Authors can generally manage to get around this problem for two reasons. Firstly, due to limited time and space readers don’t usually expect them to explain the entirety of their creations in laborious detail. Second because they’re in control of the plot they can simply avoid or skip rapidly past sections of narrative that would highlight these anachronisms. And this is where the issue becomes important to gamers because in a game world - particularly a role-playing game world - neither of these things is possible. There will be an army of fans with the time and the motivation to pick over and examine the most intricate detail of the created world, and because the world itself (unlike the plot of the game campaign) is something shared between designers, games-masters and players there’s no way of glossing over the cracks. Hence the sorts of pointless, annoying fan-boy arguments we’ve all witnessed around the gaming table about the plausibility of some facet or other of the game world.

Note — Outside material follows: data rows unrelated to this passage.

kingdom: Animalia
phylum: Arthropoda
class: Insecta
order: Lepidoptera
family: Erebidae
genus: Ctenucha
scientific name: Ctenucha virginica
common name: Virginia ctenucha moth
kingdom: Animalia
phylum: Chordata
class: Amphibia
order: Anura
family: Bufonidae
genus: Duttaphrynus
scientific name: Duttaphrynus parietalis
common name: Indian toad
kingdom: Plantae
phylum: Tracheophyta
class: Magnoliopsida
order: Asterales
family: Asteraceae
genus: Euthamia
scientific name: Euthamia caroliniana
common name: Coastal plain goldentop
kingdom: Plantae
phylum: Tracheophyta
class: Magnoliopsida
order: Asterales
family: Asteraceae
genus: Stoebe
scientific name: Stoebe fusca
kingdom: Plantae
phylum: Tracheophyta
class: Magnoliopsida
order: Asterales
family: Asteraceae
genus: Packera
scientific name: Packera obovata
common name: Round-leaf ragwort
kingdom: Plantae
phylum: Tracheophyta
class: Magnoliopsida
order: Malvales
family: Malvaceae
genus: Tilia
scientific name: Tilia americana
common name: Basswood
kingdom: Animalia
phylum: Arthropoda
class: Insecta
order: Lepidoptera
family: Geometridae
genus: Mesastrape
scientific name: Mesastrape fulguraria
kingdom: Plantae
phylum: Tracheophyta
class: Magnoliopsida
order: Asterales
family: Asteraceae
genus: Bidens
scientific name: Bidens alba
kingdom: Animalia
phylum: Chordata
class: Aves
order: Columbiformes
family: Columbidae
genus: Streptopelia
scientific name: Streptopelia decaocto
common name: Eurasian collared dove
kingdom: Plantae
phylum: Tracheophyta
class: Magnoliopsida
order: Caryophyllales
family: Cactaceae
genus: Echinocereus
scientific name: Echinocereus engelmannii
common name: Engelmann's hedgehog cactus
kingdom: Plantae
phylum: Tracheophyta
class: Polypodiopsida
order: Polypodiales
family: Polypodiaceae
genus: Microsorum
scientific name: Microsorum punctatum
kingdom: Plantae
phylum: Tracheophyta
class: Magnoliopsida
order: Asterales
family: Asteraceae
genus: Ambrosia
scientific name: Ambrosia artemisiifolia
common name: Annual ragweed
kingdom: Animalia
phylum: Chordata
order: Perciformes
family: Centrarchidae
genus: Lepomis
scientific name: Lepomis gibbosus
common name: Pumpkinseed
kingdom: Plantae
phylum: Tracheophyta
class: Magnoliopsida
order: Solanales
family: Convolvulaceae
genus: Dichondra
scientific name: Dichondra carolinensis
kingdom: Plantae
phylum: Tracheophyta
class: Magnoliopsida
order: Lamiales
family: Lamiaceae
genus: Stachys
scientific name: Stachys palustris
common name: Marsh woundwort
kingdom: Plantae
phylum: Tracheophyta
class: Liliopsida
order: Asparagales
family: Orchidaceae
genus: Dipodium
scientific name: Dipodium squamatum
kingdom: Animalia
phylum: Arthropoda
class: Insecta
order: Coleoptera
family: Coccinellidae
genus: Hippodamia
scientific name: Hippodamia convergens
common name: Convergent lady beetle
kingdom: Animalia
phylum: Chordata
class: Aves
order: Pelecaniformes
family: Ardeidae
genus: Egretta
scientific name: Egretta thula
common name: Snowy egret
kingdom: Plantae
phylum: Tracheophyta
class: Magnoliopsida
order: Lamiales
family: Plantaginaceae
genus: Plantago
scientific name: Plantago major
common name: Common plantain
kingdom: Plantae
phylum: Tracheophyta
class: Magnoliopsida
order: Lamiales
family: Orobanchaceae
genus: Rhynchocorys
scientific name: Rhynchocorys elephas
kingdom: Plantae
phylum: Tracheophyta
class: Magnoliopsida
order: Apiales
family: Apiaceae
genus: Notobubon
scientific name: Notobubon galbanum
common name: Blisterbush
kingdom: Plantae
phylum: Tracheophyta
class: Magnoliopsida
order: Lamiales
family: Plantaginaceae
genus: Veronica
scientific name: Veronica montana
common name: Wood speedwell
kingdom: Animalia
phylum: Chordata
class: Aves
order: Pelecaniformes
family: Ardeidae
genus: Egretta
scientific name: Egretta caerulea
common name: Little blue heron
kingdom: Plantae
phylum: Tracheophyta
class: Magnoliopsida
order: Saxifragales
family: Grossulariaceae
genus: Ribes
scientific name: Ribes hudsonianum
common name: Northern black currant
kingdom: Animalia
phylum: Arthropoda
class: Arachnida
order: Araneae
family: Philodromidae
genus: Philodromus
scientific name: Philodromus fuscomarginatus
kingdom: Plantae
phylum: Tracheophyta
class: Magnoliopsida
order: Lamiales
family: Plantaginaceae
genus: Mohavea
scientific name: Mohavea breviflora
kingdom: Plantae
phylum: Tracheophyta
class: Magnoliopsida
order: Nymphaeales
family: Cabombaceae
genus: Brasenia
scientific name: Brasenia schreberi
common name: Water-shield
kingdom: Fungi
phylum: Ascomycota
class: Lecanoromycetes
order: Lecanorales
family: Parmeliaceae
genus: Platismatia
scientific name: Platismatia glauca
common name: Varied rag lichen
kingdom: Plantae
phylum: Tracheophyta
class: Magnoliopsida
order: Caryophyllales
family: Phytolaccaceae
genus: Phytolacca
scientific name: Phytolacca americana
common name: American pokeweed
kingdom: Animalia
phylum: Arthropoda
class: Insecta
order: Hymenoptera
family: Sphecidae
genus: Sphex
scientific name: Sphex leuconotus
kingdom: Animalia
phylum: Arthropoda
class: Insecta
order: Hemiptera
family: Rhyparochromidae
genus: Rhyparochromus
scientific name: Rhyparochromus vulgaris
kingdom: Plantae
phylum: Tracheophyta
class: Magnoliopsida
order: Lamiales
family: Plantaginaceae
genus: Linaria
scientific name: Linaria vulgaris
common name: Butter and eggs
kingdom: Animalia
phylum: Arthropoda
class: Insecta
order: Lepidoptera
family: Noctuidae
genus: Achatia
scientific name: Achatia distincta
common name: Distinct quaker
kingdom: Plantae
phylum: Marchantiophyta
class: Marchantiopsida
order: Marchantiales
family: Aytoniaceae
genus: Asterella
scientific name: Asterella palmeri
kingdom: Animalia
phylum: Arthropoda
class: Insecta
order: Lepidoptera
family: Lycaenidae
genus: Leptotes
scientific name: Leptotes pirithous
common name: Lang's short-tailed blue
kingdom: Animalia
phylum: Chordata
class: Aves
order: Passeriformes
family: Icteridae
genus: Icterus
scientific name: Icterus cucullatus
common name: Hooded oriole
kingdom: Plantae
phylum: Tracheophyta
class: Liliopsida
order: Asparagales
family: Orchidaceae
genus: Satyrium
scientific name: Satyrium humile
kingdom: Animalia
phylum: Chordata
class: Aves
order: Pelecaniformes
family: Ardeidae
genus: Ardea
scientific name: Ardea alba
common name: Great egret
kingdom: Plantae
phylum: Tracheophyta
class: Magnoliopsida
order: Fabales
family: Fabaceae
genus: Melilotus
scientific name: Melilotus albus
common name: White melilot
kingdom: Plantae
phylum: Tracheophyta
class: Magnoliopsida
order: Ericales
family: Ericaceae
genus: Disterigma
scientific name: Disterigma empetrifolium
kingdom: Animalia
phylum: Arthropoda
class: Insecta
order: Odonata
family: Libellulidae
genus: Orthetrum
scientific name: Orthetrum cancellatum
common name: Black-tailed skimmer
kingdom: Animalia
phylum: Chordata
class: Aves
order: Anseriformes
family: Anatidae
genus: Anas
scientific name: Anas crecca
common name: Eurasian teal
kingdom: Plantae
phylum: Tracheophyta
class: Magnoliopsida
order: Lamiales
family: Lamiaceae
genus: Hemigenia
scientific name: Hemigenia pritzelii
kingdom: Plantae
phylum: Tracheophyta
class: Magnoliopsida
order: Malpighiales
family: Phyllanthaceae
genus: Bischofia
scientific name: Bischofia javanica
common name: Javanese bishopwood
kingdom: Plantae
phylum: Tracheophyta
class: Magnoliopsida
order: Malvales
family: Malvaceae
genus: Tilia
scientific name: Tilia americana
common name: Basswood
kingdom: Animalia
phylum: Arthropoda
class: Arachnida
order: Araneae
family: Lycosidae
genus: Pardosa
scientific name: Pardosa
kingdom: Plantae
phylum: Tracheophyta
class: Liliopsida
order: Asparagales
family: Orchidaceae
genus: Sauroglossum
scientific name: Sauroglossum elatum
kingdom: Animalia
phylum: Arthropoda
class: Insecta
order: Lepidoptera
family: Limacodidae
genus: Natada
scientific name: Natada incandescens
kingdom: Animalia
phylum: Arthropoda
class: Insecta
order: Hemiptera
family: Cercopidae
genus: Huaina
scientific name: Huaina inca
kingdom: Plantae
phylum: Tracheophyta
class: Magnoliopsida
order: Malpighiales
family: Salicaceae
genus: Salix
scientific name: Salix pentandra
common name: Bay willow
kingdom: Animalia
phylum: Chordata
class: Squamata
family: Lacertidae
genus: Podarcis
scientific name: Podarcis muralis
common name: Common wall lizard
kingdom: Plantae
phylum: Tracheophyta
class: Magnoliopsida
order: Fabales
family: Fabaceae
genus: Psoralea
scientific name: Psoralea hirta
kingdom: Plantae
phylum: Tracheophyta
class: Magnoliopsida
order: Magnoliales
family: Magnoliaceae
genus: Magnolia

So what’s the answer? Clearly the only approach is not hold up such high standards of believability. Use some imagination: this is supposed to be fantasy after all. Perceiving this sort of thing as an “issue” is really something that’s only in the realms of the most die-hard and obnoxious obsessives in any case. But the next time you encounter one you’ll have a counter-argument and an explanation. And if you find yourself wanting to blame someone as you sit and grind your teeth whilst listening to the latest rant as to why Gnomish culture could never possibly have invented custard you have a target: blame Tolkien.